▸ Work order
Begin at the line containing "wrist: (138, 107)" in the entries below and end at the line containing "middle tip: (46, 111)"; transcribe that range exactly and nothing outside it.
┌──
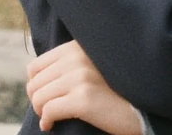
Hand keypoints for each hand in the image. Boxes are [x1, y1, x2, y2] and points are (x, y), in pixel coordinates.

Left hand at [26, 39, 141, 133]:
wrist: (138, 107)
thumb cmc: (111, 89)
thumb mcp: (90, 65)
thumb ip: (68, 62)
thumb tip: (33, 75)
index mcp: (76, 46)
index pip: (35, 66)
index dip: (35, 85)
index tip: (44, 97)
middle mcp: (77, 57)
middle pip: (35, 83)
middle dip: (37, 100)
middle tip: (46, 111)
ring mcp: (80, 77)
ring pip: (39, 97)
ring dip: (40, 111)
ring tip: (49, 118)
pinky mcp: (83, 98)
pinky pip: (48, 110)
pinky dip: (46, 121)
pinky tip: (51, 125)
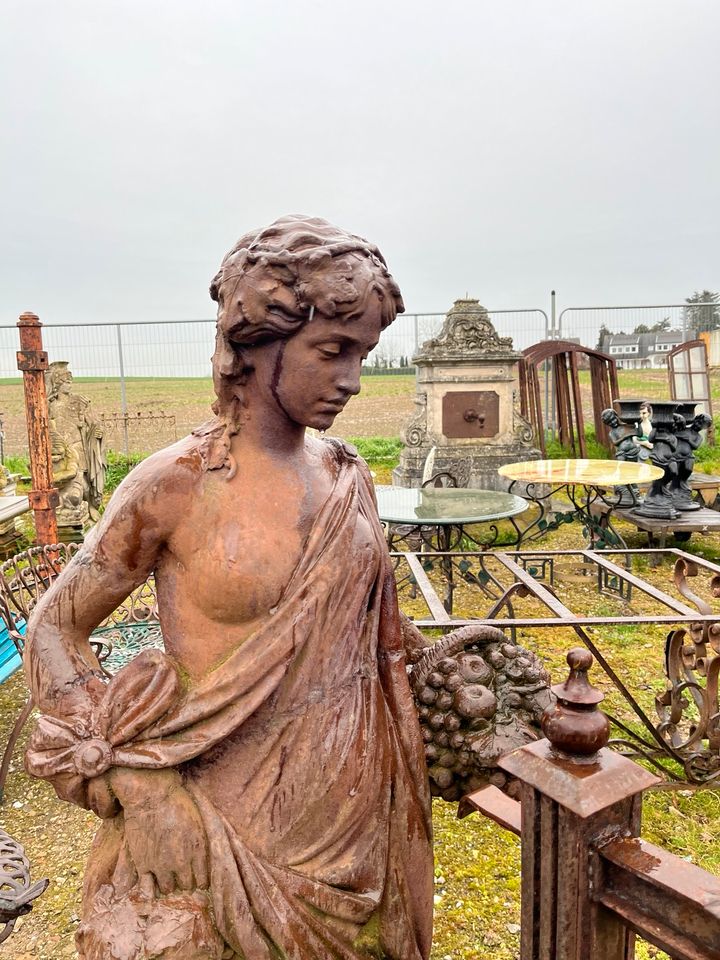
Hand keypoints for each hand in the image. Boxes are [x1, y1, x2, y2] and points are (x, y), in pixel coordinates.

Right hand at [111, 768, 208, 893]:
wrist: (151, 795)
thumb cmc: (177, 801)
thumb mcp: (198, 819)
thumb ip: (202, 841)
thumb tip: (204, 856)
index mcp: (198, 849)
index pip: (202, 879)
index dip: (199, 879)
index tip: (196, 877)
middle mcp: (181, 862)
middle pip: (186, 885)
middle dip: (184, 880)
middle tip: (180, 874)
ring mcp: (161, 865)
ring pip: (167, 889)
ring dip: (167, 883)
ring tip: (165, 875)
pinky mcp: (143, 864)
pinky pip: (148, 888)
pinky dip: (150, 887)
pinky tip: (151, 880)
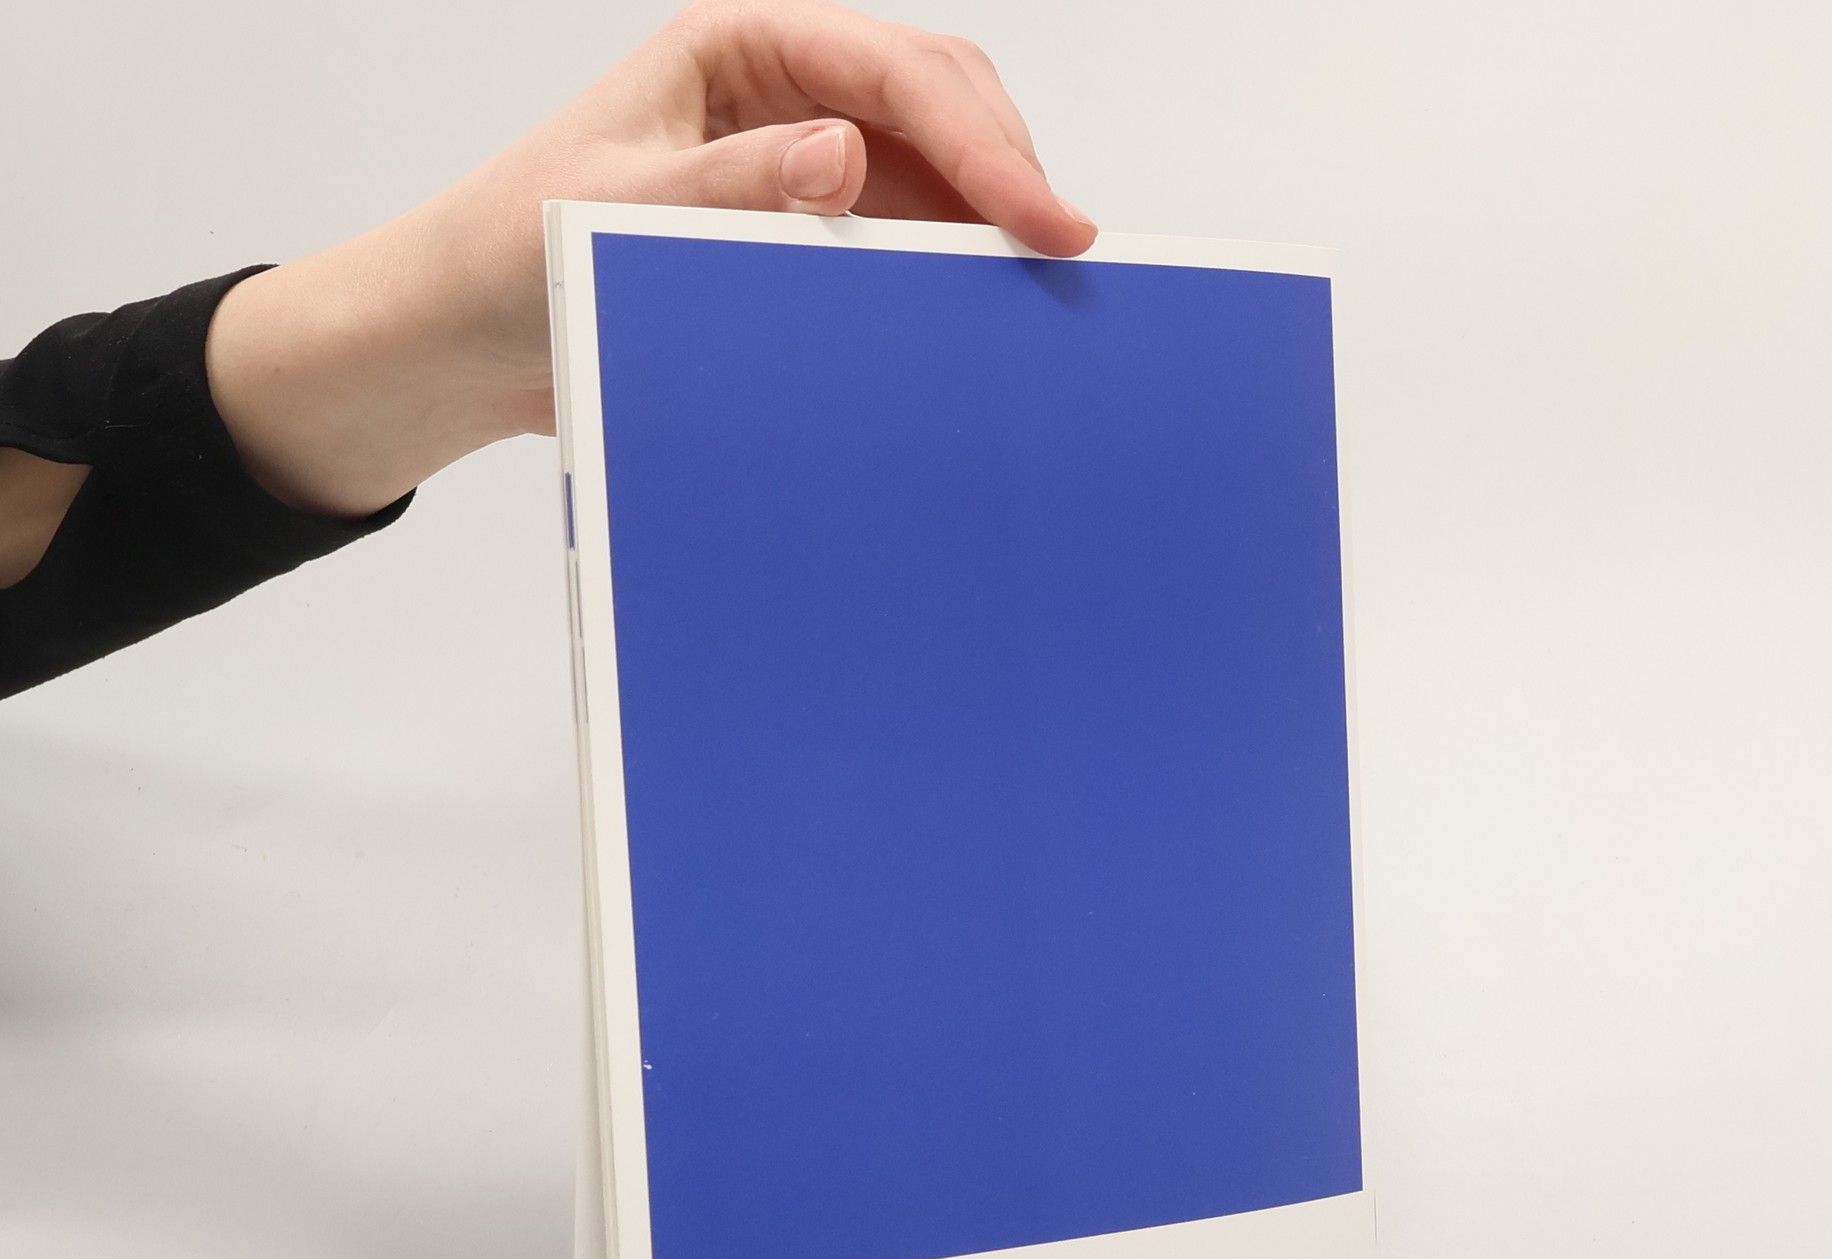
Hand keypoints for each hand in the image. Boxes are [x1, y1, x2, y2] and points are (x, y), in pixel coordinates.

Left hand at [207, 0, 1094, 518]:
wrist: (464, 339)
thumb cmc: (509, 253)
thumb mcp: (610, 210)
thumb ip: (728, 182)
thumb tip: (844, 153)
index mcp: (741, 47)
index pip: (897, 73)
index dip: (986, 144)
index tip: (1044, 223)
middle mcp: (783, 90)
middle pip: (940, 100)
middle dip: (1008, 170)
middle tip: (1066, 258)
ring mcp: (799, 157)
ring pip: (936, 166)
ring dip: (987, 220)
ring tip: (1036, 293)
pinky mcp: (799, 228)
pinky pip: (901, 233)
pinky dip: (946, 266)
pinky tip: (973, 312)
└──
▸ Output of the exercise
wrist: (138, 107)
thumb cmc: (111, 89)
thumb mcp: (90, 65)
thumb ip: (68, 62)
thumb tip: (33, 75)
index mcp: (76, 46)
index pip: (35, 66)
index dip: (35, 85)
index tip: (44, 97)
middle mcp: (77, 57)
middle pip: (35, 83)
middle dip: (37, 100)
middle tip: (46, 111)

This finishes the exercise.